Wael AbdAlmageed, Research Associate Professor of Electrical And Computer Engineering

Dr. Abd Almageed is a Research Associate Professor at Department of Electrical and Computer Engineering, and a Research Team Leader and Supervising Computer Scientist with Information Sciences Institute, both are units of USC Viterbi School of Engineering. His research focus is applying large-scale machine learning techniques to computer vision and image processing problems. His research interests also include implementing machine learning and computer vision algorithms on modern high performance and distributed computing platforms. Prior to joining ISI, Dr. AbdAlmageed was a research scientist with the University of Maryland at College Park, where he lead several research efforts for various NSF, DARPA and IARPA programs. He obtained his Ph.D. with Distinction from the University of New Mexico in 2003 where he was also awarded the Outstanding Graduate Student award. He has two patents and over 70 publications in top computer vision and high performance computing conferences and journals.

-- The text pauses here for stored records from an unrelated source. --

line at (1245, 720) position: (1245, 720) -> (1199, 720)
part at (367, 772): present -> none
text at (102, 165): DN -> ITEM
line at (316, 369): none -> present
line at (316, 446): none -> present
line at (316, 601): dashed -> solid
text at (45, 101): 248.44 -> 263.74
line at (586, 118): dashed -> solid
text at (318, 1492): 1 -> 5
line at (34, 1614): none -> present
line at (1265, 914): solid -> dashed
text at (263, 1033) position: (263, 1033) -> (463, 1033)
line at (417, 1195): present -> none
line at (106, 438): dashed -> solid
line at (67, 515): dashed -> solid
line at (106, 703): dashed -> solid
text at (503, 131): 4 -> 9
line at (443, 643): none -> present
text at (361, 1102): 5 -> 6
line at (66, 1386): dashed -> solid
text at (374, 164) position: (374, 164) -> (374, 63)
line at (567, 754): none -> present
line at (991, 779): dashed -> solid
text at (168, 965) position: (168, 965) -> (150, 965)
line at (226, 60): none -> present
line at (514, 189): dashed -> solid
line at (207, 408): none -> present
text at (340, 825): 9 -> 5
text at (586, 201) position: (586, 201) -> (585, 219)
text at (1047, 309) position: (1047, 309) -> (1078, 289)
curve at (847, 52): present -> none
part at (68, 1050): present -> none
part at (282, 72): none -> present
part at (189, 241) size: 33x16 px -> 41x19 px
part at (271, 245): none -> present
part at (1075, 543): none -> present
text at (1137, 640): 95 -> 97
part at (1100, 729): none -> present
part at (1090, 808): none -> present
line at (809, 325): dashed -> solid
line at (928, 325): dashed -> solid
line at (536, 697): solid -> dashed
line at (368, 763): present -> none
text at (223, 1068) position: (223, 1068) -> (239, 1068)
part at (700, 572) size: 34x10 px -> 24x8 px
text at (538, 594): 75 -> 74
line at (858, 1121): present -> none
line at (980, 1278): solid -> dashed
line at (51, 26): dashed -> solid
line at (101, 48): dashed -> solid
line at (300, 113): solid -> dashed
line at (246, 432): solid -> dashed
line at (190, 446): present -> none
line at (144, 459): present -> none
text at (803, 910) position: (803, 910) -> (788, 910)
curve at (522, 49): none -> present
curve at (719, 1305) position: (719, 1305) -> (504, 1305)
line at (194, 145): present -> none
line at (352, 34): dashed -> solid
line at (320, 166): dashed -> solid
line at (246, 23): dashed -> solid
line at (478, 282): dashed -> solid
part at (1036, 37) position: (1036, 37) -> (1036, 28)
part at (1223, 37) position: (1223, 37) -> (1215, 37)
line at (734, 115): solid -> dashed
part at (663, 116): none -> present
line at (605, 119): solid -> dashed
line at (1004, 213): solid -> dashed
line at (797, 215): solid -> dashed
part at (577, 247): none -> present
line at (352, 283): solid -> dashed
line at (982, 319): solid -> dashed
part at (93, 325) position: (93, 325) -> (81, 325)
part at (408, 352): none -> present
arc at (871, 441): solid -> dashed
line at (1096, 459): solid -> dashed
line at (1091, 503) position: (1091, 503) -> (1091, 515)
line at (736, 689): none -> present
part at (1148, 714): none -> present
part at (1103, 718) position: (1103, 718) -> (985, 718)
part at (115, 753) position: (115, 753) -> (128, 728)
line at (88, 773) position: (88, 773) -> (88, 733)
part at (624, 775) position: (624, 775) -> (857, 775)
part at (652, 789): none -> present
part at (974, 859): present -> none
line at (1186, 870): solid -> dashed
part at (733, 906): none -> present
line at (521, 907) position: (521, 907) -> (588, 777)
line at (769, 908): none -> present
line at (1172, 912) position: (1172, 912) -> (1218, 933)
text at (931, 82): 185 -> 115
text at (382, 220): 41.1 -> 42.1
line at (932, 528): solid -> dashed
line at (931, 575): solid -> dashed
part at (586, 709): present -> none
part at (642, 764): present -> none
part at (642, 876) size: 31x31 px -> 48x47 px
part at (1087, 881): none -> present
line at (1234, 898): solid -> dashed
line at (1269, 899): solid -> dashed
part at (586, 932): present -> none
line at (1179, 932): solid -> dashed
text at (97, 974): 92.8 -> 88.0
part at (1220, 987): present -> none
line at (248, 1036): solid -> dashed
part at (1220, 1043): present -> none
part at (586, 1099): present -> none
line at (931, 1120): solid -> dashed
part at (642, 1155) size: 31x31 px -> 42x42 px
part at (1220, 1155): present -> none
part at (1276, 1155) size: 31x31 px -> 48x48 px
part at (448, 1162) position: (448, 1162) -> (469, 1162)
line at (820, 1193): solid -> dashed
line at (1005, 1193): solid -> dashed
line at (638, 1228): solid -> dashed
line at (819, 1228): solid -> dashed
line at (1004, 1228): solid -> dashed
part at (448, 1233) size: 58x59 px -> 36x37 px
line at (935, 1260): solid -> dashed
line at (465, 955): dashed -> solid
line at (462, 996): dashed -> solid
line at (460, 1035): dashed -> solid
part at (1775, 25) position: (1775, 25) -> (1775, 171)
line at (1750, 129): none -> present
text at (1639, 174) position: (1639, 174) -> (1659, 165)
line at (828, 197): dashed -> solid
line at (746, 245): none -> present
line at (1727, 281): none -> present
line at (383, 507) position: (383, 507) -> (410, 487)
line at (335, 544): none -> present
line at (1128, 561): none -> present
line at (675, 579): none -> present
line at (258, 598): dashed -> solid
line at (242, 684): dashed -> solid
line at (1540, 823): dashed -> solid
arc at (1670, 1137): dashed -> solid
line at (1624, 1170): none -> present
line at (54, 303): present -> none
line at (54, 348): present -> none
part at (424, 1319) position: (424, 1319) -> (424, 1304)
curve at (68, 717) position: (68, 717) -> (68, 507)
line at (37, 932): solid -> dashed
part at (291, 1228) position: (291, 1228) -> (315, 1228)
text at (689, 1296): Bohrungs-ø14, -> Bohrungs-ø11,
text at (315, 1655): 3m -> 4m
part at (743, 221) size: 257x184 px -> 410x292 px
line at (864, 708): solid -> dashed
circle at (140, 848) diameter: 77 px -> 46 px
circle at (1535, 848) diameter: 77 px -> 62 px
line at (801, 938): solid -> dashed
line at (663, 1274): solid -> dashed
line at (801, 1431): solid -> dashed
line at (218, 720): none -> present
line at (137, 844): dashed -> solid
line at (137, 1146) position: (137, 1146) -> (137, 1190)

Hao Li, Associate Professor of Computer Science

Hao Li is an Associate Professor of Computer Science at the University of Southern California, the Director of the Vision and Graphics Lab at the USC Institute for Creative Technologies, and the CEO/Co-Founder of Pinscreen, an LA-based startup that makes photorealistic avatars accessible to consumers. Hao's work in Computer Graphics and Computer Vision focuses on digitizing humans and capturing their performances for immersive communication, scalable 3D content creation, and telepresence in virtual worlds. His research involves the development of novel data-driven and deep learning algorithms for geometry processing. He is known for his seminal work in non-rigid shape alignment, real-time facial performance capture, hair digitization, and dynamic full body capture. His work on depth sensor-driven facial animation has also led to the Animoji feature on Apple’s iPhone X. He also worked at Weta Digital as a Visiting Professor on to the digital reenactment technology for Paul Walker in the movie Furious 7. He was previously a research lead at Industrial Light & Magic / Lucasfilm, and a postdoctoral fellow at Columbia and Princeton Universities. He was named top 35 innovator under 35 by MIT Technology Review in 2013 and was also awarded the Google Faculty Award, the Okawa Foundation Research Grant, as well as the Andrew and Erna Viterbi Early Career Chair. In 2016, he was ranked #1 on the Top 10 Leaderboard of Computer Graphics research for the past five years by Microsoft Academic. He won the USC Steven Commercialization Award in 2017 and the Office of Naval Research (ONR) Young Investigator Award in 2018. Hao obtained his PhD at ETH Zurich and his MSc at the University of Karlsruhe (TH).